Y en él volvió a pensar mientras terminaba de maquillarse para la cena de gala de esa noche. Frente al espejo, se retocaba el moño que había conseguido hacerse tras pelear un buen rato con su pelo. Se sentía un poco incómoda con el vestido asimétrico negro que había elegido, porque no estaba acostumbrada a vestir así. La pequeña apertura en el lado izquierdo le permitía que caminar fuese una tarea mucho más fácil con los tacones negros que había escogido a juego. Cogió un chal de su maleta en el mismo tono y una pequeña cartera para guardar el móvil y, tras un largo suspiró salió de la habitación.

El salón del hotel estaba repleto de pequeñas mesas con aperitivos, camareros de traje correteando con bandejas repletas de copas llenas y vacías y de académicos de historia de todo el país.
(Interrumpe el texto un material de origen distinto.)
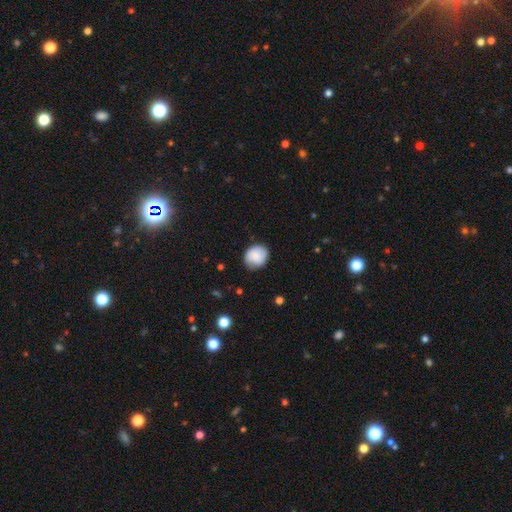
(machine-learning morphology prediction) A smooth galaxy with no disk features (83%) that is round (71%). Merging: none (77%).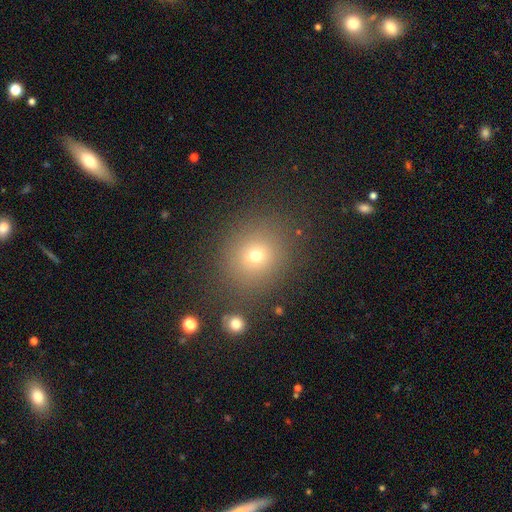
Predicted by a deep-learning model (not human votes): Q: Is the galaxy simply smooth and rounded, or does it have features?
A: smooth — 69%.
A Amaia no se le había dado nunca demasiado bien socializar, pero si quería evitar a Alfred tenía que acercarse a alguien antes de que él apareciese. Reconoció a uno de los chicos con los que había estado en un seminario esa tarde y se acercó a él, que parecía también un poco perdido como ella. Le dio un toque en el hombro y se giró, sorprendido pero sonriente.
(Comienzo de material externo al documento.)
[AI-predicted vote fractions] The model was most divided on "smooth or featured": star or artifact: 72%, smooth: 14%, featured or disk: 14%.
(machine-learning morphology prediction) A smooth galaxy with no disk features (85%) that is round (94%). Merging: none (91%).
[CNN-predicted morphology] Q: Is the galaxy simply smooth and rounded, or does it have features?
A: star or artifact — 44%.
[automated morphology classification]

—¡Amaia!— la saludó efusivamente, dándole un breve beso en la mejilla— Lo he pronunciado bien, ¿verdad?

—Sí, está bien— rio ella y cogió una copa de vino de una bandeja que pasaba por su lado— ¿Y tus compañeros? Creí que Stanford tenía presupuesto para mandaros hasta en nave espacial si fuese necesario.

—Qué va, a poco más venimos en autobús— ironizó Jason— He venido con mi directora de tesis, pero está demasiado ocupada ligando con el rector de Princeton. Supongo que quiere abandonarme antes de tener que leer otra versión del capítulo tres de la tesis— sonrió y Amaia negó con la cabeza.
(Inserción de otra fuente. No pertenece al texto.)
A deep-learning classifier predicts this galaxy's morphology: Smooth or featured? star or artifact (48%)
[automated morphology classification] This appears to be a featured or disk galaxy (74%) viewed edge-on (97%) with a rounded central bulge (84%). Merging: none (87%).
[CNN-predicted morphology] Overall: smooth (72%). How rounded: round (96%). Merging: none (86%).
—Mi director de tesis ni siquiera ha venido, si te sirve de consuelo.

—Ah, pero yo he hablado con alguien de Berkeley hace un rato y me dijo que había venido contigo— alzó las cejas, extrañado y miró a su alrededor— Mira, ese de ahí— y señaló a su derecha— ¿Le conoces?

Y tanto que le conocía. Apoyado en el alféizar de una ventana, con su esmoquin negro y una copa en su mano, estaba Alfred, tranquilamente hablando con dos hombres más. Estaba acostumbrada a verle vestido de traje, rara vez le había visto en la universidad en vaqueros, pero nunca le había visto tan... elegante. Parecía un conjunto hecho a medida, solo para él. Y sus ojos se encontraron. Amaia habría jurado que la acababa de desnudar con una sola mirada. Ella no se había quedado atrás, y se mordió el labio para reprimir un suspiro. Pero no, no podía pensar en él ya, al menos de esa manera. Por mucho creyese que el traje que mejor le quedaba era simplemente ir desnudo.